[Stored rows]
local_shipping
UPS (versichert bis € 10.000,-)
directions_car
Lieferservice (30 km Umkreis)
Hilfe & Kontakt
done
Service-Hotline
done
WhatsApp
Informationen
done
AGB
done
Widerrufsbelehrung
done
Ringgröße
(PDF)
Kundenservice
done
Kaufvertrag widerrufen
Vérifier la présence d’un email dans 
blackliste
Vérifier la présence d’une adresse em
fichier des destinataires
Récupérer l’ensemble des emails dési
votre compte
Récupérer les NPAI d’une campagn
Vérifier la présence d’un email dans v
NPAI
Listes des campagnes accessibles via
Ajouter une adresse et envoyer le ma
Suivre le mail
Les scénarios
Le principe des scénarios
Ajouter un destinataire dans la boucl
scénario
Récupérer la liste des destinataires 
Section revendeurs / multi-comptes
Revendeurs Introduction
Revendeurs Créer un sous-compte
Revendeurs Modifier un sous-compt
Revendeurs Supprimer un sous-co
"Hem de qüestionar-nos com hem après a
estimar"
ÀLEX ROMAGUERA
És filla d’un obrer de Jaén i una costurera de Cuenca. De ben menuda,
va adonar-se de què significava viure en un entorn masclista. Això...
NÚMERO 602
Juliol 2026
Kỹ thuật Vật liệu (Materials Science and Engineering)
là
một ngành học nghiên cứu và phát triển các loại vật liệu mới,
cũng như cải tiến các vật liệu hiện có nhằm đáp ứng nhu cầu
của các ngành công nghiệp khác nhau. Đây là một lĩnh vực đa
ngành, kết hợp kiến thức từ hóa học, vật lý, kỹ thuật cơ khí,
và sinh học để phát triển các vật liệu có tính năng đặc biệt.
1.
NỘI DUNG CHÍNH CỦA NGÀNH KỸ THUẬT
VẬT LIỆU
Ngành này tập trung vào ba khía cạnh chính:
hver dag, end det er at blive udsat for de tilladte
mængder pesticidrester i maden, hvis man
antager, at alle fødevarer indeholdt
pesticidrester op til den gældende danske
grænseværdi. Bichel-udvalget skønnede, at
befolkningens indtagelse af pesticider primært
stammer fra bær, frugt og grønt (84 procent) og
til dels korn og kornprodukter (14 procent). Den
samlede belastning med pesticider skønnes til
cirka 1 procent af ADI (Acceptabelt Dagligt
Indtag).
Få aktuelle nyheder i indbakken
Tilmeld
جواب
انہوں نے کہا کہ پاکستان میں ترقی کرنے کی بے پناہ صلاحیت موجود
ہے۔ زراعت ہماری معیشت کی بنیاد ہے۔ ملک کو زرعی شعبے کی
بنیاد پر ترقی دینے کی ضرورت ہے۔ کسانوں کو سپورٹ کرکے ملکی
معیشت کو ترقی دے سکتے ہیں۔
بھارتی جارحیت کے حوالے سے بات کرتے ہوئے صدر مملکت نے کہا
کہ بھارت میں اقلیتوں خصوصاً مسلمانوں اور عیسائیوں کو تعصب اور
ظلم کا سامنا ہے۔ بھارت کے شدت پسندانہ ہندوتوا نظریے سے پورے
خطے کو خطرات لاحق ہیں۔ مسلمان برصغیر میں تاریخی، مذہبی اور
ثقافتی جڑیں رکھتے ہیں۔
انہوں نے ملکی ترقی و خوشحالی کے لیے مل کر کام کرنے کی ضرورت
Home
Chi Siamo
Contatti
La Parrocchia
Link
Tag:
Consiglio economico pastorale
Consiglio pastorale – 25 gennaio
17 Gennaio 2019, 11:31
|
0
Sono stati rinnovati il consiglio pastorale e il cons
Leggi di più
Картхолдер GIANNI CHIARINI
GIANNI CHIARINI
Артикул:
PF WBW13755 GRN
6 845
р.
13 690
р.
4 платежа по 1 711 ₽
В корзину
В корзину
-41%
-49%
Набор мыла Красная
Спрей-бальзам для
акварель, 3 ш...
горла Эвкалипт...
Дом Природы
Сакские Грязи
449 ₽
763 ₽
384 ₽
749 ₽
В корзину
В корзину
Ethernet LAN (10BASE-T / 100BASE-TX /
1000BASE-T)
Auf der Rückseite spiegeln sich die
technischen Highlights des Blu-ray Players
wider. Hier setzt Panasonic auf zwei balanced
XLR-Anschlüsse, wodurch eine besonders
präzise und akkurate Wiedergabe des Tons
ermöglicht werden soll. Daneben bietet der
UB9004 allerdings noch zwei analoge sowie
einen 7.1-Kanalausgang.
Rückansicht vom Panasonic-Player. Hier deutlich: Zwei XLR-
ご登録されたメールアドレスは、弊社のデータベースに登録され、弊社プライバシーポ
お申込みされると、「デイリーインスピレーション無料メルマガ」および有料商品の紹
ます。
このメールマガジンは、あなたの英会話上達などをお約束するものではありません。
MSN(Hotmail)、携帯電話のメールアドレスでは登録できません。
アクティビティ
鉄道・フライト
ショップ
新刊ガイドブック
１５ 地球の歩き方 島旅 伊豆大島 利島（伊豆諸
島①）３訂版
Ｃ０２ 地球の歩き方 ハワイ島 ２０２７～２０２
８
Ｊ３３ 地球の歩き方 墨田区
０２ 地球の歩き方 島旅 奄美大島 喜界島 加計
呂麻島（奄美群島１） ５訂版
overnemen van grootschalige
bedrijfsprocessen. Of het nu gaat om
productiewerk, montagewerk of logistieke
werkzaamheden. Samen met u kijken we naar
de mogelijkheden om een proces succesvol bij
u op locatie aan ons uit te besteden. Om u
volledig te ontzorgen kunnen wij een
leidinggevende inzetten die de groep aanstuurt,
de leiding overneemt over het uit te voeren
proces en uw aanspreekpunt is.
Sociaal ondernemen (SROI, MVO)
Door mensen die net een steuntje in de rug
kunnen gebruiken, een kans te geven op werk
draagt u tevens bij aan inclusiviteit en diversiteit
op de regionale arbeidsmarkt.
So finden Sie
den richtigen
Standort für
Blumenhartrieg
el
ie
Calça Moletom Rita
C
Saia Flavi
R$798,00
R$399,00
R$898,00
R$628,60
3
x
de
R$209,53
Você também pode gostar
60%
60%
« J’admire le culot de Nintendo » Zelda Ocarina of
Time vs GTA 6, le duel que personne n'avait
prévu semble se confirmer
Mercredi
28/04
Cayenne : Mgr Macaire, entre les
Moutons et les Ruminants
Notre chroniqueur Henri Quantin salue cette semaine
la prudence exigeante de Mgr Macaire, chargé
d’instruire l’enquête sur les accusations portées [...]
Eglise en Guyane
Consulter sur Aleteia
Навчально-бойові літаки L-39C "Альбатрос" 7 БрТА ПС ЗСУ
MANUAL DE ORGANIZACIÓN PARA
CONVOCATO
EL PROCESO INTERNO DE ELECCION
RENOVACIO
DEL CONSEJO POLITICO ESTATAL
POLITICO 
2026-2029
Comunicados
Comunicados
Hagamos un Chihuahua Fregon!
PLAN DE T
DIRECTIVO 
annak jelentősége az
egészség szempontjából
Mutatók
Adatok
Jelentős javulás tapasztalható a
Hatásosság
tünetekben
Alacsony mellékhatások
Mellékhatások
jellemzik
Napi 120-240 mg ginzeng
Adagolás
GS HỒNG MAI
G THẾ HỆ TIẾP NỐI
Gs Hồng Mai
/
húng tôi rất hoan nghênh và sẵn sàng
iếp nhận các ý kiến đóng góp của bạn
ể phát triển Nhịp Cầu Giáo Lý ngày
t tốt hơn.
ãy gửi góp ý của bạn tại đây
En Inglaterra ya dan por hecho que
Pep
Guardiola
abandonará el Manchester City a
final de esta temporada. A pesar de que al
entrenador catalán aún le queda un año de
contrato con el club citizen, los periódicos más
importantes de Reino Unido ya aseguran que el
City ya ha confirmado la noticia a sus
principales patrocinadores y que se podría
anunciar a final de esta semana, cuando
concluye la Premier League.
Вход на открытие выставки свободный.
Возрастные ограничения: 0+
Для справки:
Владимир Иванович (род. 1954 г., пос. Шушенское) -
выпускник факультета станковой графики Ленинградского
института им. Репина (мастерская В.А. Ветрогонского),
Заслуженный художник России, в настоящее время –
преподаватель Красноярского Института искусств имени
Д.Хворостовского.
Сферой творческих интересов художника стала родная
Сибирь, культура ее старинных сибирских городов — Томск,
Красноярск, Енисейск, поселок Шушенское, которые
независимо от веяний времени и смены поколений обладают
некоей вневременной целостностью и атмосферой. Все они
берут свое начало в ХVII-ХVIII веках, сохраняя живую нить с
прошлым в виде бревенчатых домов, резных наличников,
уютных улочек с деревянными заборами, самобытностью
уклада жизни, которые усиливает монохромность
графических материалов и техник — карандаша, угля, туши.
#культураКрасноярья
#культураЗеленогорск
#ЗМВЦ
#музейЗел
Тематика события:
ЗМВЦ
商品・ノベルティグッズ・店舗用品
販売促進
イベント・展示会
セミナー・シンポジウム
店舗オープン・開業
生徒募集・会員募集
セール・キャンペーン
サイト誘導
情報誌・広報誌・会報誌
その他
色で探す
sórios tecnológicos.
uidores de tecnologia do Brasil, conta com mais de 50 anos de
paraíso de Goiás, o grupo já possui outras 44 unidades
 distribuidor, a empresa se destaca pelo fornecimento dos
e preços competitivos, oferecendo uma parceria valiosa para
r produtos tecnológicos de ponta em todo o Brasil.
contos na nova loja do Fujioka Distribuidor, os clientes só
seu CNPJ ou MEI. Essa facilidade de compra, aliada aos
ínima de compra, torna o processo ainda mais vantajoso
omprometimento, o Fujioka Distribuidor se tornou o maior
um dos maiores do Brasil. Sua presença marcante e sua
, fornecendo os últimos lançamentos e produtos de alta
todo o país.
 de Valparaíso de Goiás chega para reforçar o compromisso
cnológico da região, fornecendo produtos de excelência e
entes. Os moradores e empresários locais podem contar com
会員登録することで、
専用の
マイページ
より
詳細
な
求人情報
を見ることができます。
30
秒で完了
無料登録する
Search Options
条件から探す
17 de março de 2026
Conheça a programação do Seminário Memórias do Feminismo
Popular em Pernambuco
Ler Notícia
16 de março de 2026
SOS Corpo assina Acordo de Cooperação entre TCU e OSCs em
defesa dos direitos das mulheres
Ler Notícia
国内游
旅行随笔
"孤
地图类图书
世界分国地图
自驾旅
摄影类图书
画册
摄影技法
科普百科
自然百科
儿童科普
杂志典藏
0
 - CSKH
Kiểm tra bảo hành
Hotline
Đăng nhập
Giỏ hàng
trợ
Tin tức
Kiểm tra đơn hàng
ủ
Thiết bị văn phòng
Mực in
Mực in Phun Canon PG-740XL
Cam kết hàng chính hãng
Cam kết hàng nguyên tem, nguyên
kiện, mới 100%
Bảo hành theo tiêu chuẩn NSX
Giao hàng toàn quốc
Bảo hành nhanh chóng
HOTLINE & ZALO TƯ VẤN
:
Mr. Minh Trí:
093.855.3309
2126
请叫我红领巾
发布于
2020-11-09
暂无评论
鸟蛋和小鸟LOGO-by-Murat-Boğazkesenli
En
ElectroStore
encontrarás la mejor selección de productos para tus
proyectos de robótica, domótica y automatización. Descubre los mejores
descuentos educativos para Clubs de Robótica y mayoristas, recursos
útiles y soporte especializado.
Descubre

**Requirement**:
Copy out the rows word for word, starting at the very first one and ending with the line that contains "antager, at alle fødevarer indeholdt", that line included.

**Answer to the exercise**:
local_shipping
UPS (versichert bis € 10.000,-)
directions_car
Lieferservice (30 km Umkreis)
Hilfe & Kontakt
done
Service-Hotline
done
WhatsApp
Informationen
done
AGB
done
Widerrufsbelehrung
done
Ringgröße
(PDF)
Kundenservice
done
Kaufvertrag widerrufen
Vérifier la présence d’un email dans 
blackliste
Vérifier la présence d’une adresse em
fichier des destinataires
Récupérer l’ensemble des emails dési
votre compte
Récupérer les NPAI d’une campagn
Vérifier la présence d’un email dans v
NPAI
Listes des campagnes accessibles via
Ajouter une adresse et envoyer le ma
Suivre le mail
Les scénarios
Le principe des scénarios
Ajouter un destinataire dans la boucl
scénario
Récupérer la liste des destinataires 
Section revendeurs / multi-comptes
Revendeurs Introduction
Revendeurs Créer un sous-compte
Revendeurs Modifier un sous-compt
Revendeurs Supprimer un sous-co
"Hem de qüestionar-nos com hem après a
estimar"
ÀLEX ROMAGUERA
És filla d’un obrer de Jaén i una costurera de Cuenca. De ben menuda,
va adonar-se de què significava viure en un entorn masclista. Això...
NÚMERO 602
Juliol 2026
Kỹ thuật Vật liệu (Materials Science and Engineering)
là
một ngành học nghiên cứu và phát triển các loại vật liệu mới,
cũng như cải tiến các vật liệu hiện có nhằm đáp ứng nhu cầu
của các ngành công nghiệp khác nhau. Đây là một lĩnh vực đa
ngành, kết hợp kiến thức từ hóa học, vật lý, kỹ thuật cơ khí,
và sinh học để phát triển các vật liệu có tính năng đặc biệt.
1.
NỘI DUNG CHÍNH CỦA NGÀNH KỸ THUẬT
VẬT LIỆU
Ngành này tập trung vào ba khía cạnh chính:
hver dag, end det er at blive udsat for de tilladte
mængder pesticidrester i maden, hvis man
antager, at alle fødevarer indeholdt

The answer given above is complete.